For *the inverse formulas for the ellipsoid*, the oblique and equatorial aspects (where $\phi_1$ is not $\pm90^\circ$) may be solved as follows, given $a, e, k_0, \phi_1, \lambda_0, x,$ and $y$:
$$ \phi = 2 \arctan { \left\{ \tan{(\pi/4+\chi/2)}\left[(1+e\sin{\phi})/(1-e\sin{\phi}) \right]^{e/2} \right\} } - \pi/2 \tag{ 3-4 } $$
$$ \lambda = \lambda_0+\arctan[x\sin c_e/(\rho\cos\chi_1\cos c_e-y\sin\chi_1\sin c_e)] \tag{ 21-36 } $$
where
$$ \chi = \arcsin[\cos c_e \sin\chi_1 + (y\sin c_e \cos\chi_1/\rho)] \tag{ 21-37 } $$
but if $\rho = 0, \chi = \chi_1$ and $\lambda = \lambda_0$.
$$ \rho = (x^2+y^2)^{1/2} \tag{ 20-18 } $$
$$ c_e = 2\arctan[\rho\cos\chi_1/(2\,a\,k_0\,m_1)] \tag{ 21-38 } $$
and $m_1$ is found from equation
(14-15) above, using $\phi_1$ in place of $\phi$. Equation (3-4) involves iteration, using $\chi$ as the first trial $\phi$ in the right-hand side, solving for a new trial $\phi$ on the left side, substituting into the right side, etc., until $\phi$ changes by less than a preset convergence (such as $10^{-9}$ radians). Conformal latitude $\chi_1$ is found from
(3-1), using $\phi_1$ for $\phi$. The factor $c_e$ is not the true angular distance, as it is in the spherical case, but it is a convenient expression similar in nature to $c$, used to find $\phi$ and $\lambda$.

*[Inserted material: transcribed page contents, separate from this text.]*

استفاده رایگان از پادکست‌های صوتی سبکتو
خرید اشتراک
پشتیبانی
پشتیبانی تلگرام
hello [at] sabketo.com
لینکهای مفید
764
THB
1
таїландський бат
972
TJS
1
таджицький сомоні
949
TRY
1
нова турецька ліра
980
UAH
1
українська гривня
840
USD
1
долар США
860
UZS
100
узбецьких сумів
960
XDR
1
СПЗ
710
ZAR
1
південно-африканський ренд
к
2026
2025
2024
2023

To avoid the iteration of (3-4), this series may be used instead: $$ \begin{align} \phi = \chi &+(e^2/2 + 5811e^4/24+e^6/12+13e^8/360+\dots)\sin{2\chi} \\ &+ (7e^4/48+29e^6/240+811e^8/11520+\dots)\sin{4\chi} \\ &+ (7e^6/120+81e^8/1150+\dots)\sin{6\chi} \\ &+ (4279e^8/161280+\dots)\sin{8\chi}+\dots \end{align} \tag{ 3-5 } $$ For improved computational efficiency using this series, see p. 19.

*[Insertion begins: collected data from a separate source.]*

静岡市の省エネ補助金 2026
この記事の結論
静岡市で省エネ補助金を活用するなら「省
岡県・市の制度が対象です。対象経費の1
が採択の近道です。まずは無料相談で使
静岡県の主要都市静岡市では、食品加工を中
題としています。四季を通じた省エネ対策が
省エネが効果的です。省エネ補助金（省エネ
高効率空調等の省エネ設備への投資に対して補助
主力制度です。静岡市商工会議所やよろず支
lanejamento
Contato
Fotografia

The inverse equations for the north polar ellipsoidal Stereographic are as follows; given $a, e, \phi_c, k_0$ (if $\phi_c = 90^\circ$), $\lambda_0, x,$ and $y$: $$ \phi=\pi/2-2\arctan\{t[(1-e\sin\phi)/(1+e\sin\phi)]^{e/2}\} \tag{ 7-9 } $$ $$ \lambda = \lambda_0+\arctan{[x/(-y)]} \tag{ 20-16 } $$ Equation (7-9) for $\phi$ also involves iteration. For the first trial, $(\pi/2-2 \arctan t)$ is substituted for $\phi$ in the right side, and the procedure for solving equation (3-4) just above is followed:

If $\phi_c$ (the latitude of true scale) is 90°, $$ t = \rho[(1+e)^{(1+e)}(1-e)^{(1-e)}]^{1/2}/(2a\,k_0) \tag{ 21-39 } $$ If $\phi_c$ is not 90°, $$ t = \rho\,t_c/(a\,m_c) \tag{ 21-40 } $$ In either case, $$ \rho = (x^2+y^2)^{1/2} \tag{ 20-18 } $$ and $t_c$ and $m_c$ are found from equations (15-9) and (14-15), respectively, listed with the forward equations, using $\phi_c$, in place of $\phi$. Scale factor $k$ is found from equation (21-26) or (21-32) above, for the $\phi$ found from equation (3-4), (3-5), or (7-9), depending on the aspect.

To avoid iteration, series (3-5) above may be used in place of (7-9), where $$ \chi=\pi/2-2\arctan t \tag{ 7-13 } $$ Inverse equations for the south polar aspect are the same as those for the north polar aspect, but the signs of $x, y, \lambda_0, \phi_c, \phi,$ and $\lambda$ must be reversed.

Polar coordinates for the ellipsoidal form of the polar Stereographic are given in table 25, using the International ellipsoid and a central scale factor of 1.0.

To convert coordinates measured on an existing Stereographic map (or other azimuthal map projection), the user may choose any meridian for $\lambda_0$ on the polar aspect, but only the original meridian and parallel may be used for $\lambda_0$, and $\phi_1$, respectively, on other aspects.